Termos de Troca 2001-2015

Os termos de troca (relação entre preços dos produtos exportados e preços dos importados) caíram 10,8% no primeiro bimestre de 2015 em relação a igual período do ano passado. Com as cotações das principais commodities exportadas pelo Brasil em baixa, a relação entre os preços de exportação e de importação caiu em fevereiro para o menor nível desde agosto de 2009, para 105,6 pontos. Em relação ao pico observado na última década, em setembro de 2011, antes da explosão da “bolha de commodities”, a queda é de 20,4%. Os dados são da Fundação Centro de Estudos do Comércio Exterior (Funcex).

Nem mesmo o recuo de 31% do preço de importação de combustível neste início de ano foi suficiente para compensar o menor valor dos bens básicos vendidos ao exterior pelo Brasil. A piora recente dos termos de troca reduz o poder de compra do país, já que igual quantidade de itens exportados vale menos no mercado externo e, portanto, compra menos importados.

É o contrário do cenário observado até 2011, quando os termos de troca estavam no maior nível da última década. Essa reversão é parte da explicação para a desvalorização do câmbio nos últimos anos.

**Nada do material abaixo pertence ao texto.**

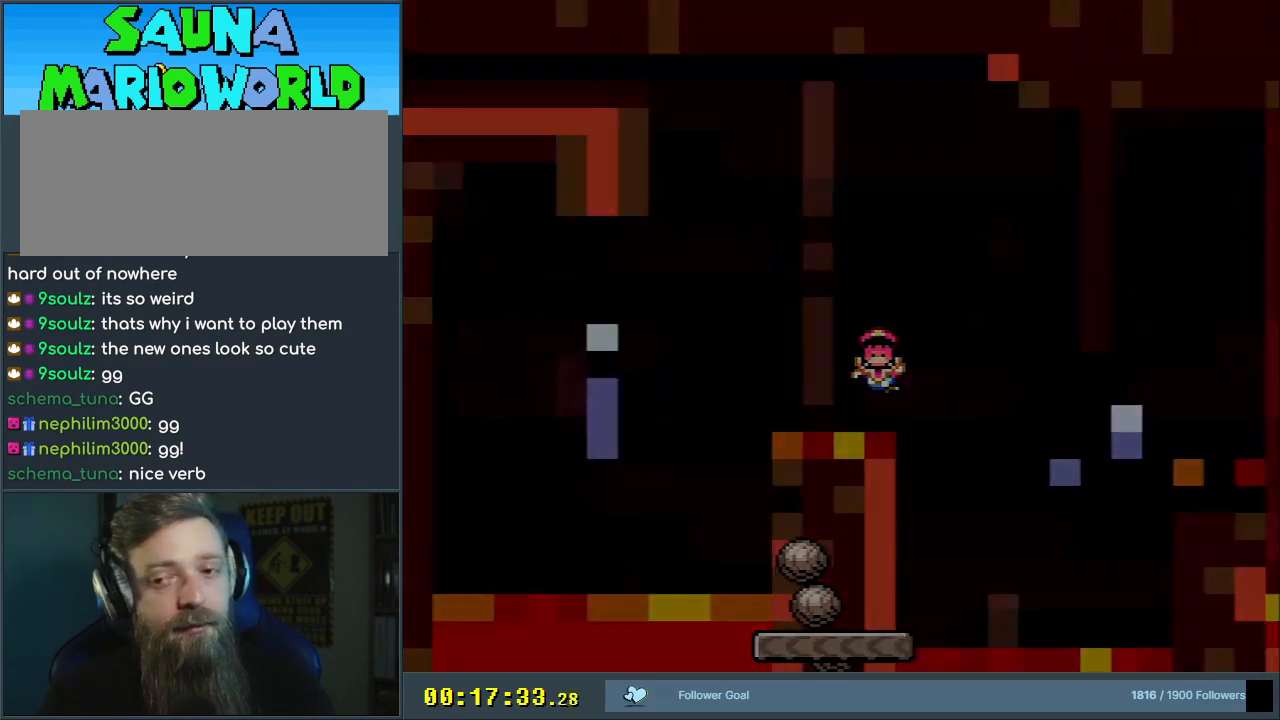
{"buttons": [], "events": []}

O dólar, que em 2011 chegou a valer R$ 1,55, encerrou o mês de março de 2015 cotado em torno de R$ 3,25. Essa gradativa depreciação da moeda nacional, acumulada em quatro anos, foi de quase 110%. Porém, a taxa de inflação ainda não se elevou de maneira significativa como ocorreu depois dos choques das maxidesvalorizações de dezembro de 1979 e fevereiro de 1983!

Como se alterou a estrutura produtiva industrial brasileira com maior consumo de máquinas, equipamentos e insumos importados, ao contrário do que afirmam os novos-desenvolvimentistas, essa maxidepreciação não levará, automaticamente, a indústria de transformação brasileira ao “estado-da-arte tecnológica mundial”, tornando-a competitiva. Na verdade, desconhece-se as defasagens dos impactos cambiais sobre a taxa de inflação e a taxa de investimento para substituição de importações.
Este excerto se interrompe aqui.